#### [Passage cité]

Dix petites estampes, « deux miniatures garnies de verres […], un grand carton remply d’estampes et dessains, une grande toile roulée sur un roulleau de bois, représentant les quatre âges et deux petits rouleaux de toile » achevaient ce panorama, côtoyant l’autoportrait de Bailleul tiré pour mémoire comme portrait de famille[13].
[1]Sur les Baillieul voir Roux, 1931, I, p. 398 et suivantes et James-Sarazin, 2016, I, p. 594-595. La confusion fut faite dès 1975 dans l’article de Michel Soubeyran, « Un nouveau portrait de Fénelon au musée du Périgord », Bulletin de la Société historique et archéologique du Périgord, 1975, vol. 105, p. 203-312.

#### [Problèmes à résoudre]
**a.** Répondez brièvement aux questions suivantes d'après le passage cité.
(i) Combien de petites estampes sont mentionnées au début du passage ?
(ii) Que représente la grande toile roulée sur un rouleau de bois ?
(iii) En quelle année a paru l'article de Michel Soubeyran mentionné dans la note ?
**b.** Recopiez fidèlement le passage cité, depuis « [1]Sur les Baillieul » jusqu'à « 105, p. 203-312. » inclus.

#### [Données fournies]
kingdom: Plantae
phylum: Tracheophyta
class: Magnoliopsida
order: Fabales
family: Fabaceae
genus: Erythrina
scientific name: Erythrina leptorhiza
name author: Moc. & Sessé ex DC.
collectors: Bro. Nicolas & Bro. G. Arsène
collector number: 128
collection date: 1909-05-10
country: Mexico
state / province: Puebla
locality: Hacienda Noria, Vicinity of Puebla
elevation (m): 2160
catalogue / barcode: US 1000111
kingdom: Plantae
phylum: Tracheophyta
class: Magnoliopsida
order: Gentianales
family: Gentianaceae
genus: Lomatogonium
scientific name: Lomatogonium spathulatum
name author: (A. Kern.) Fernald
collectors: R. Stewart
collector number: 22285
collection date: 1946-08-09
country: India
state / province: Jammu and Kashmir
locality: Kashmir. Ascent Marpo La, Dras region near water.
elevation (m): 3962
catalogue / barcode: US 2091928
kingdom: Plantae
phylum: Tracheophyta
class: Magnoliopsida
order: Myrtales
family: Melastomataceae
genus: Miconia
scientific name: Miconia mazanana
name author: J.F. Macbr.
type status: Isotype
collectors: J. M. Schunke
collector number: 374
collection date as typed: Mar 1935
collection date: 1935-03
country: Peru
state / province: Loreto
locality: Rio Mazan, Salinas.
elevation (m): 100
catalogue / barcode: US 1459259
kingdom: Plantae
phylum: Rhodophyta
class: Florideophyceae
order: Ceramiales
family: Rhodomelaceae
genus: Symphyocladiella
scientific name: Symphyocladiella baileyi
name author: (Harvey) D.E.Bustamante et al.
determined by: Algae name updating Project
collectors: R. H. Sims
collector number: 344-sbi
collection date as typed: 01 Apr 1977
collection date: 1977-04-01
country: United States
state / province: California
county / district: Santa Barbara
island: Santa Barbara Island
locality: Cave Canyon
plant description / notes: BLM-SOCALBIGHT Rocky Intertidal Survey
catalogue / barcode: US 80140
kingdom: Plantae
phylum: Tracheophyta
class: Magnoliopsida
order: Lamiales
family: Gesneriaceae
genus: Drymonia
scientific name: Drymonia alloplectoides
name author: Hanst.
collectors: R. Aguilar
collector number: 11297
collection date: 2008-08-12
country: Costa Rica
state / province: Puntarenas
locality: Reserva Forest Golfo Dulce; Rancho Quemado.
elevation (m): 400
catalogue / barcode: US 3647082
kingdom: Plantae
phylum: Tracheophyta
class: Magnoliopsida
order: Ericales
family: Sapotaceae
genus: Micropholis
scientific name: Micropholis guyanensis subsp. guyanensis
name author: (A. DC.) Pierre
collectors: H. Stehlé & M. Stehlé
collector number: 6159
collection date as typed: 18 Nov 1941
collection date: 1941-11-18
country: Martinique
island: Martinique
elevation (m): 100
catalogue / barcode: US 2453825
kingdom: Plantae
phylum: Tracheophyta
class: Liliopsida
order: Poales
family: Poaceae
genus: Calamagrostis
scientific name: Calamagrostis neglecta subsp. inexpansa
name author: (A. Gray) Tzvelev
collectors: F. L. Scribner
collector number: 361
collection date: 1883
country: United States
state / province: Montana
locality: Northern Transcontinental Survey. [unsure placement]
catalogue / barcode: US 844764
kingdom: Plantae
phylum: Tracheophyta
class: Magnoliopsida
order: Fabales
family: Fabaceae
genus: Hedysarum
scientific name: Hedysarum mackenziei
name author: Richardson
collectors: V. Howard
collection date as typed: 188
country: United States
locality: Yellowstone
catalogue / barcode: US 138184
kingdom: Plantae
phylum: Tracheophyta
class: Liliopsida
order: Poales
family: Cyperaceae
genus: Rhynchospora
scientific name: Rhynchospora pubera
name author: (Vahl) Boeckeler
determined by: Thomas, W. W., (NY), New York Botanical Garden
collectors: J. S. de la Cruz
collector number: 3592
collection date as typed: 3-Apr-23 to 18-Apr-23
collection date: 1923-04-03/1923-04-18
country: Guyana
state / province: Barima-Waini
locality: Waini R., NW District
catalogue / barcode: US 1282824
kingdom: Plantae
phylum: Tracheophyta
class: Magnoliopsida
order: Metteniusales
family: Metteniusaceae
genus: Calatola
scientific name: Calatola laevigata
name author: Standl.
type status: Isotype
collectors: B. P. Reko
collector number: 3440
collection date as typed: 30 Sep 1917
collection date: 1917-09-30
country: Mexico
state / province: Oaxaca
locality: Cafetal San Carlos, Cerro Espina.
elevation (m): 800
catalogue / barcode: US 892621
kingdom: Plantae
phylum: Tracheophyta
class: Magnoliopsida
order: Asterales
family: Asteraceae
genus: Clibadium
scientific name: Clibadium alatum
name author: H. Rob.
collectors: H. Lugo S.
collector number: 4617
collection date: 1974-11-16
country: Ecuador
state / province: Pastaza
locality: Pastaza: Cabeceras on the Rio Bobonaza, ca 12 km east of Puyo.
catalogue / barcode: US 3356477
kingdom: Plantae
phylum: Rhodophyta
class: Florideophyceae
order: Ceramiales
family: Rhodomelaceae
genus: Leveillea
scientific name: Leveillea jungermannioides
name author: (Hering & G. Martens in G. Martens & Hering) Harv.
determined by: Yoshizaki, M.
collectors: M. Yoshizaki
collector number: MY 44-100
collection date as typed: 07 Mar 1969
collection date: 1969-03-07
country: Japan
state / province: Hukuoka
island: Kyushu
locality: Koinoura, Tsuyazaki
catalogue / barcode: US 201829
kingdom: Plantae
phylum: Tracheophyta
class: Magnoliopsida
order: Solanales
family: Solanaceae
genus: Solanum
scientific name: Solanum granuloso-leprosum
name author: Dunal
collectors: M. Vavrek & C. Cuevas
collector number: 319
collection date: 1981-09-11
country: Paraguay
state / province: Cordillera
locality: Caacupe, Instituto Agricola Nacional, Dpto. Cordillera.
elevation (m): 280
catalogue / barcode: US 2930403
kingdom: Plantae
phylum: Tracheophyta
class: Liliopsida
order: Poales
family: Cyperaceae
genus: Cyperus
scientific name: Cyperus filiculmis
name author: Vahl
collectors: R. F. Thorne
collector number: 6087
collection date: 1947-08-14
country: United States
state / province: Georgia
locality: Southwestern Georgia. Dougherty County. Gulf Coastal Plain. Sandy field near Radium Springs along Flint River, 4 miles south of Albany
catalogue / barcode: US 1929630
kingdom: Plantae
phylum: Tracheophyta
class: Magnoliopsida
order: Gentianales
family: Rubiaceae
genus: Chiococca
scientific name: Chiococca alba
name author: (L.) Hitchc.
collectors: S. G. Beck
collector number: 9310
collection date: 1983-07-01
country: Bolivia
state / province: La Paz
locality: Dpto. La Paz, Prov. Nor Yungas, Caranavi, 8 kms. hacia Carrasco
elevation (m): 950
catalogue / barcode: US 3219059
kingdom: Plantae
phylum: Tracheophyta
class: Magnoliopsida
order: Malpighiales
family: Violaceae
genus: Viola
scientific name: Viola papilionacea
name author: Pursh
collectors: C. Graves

#### [Résultats de l'exercice]
**a.**
(i) Dix.
(ii) Les quatre âges.
(iii) En 1975.

**b.**
[1]Sur les Baillieul voir Roux, 1931, I, p. 398 et suivantes et James-Sarazin, 2016, I, p. 594-595. La confusion fut faite dès 1975 dans l’article de Michel Soubeyran, « Un nouveau portrait de Fénelon au musée du Périgord », Bulletin de la Société historique et archéologique du Périgord, 1975, vol. 105, p. 203-312.